> [WORK REQUIRED] Set down each record exactly as written.

> [DATA EXTRACT]
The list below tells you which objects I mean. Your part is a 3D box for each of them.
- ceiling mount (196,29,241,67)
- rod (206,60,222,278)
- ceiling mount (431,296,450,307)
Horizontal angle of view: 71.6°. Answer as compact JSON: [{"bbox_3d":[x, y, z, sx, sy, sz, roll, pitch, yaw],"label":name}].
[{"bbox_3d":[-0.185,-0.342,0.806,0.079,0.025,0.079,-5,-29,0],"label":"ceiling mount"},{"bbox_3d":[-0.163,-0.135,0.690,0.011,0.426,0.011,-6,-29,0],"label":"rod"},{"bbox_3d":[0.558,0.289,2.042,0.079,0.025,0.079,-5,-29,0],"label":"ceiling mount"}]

> [RESULT OF THE TASK]
The list below tells you which objects I mean. Your part is a 3D box for each of them.
- ceiling mount (196,29,241,67)
- rod (206,60,222,278)
- ceiling mount (431,296,450,307)
Horizontal angle of view: 71.6°. Answer as compact JSON: [{"bbox_3d":[x, y, z, sx, sy, sz, roll, pitch, yaw],"label":name}].
[{"bbox_3d":[-0.185,-0.342,0.806,0.079,0.025,0.079,-5,-29,0],"label":"ceiling mount"},{"bbox_3d":[-0.163,-0.135,0.690,0.011,0.426,0.011,-6,-29,0],"label":"rod"},{"bbox_3d":[0.558,0.289,2.042,0.079,0.025,0.079,-5,-29,0],"label":"ceiling mount"}]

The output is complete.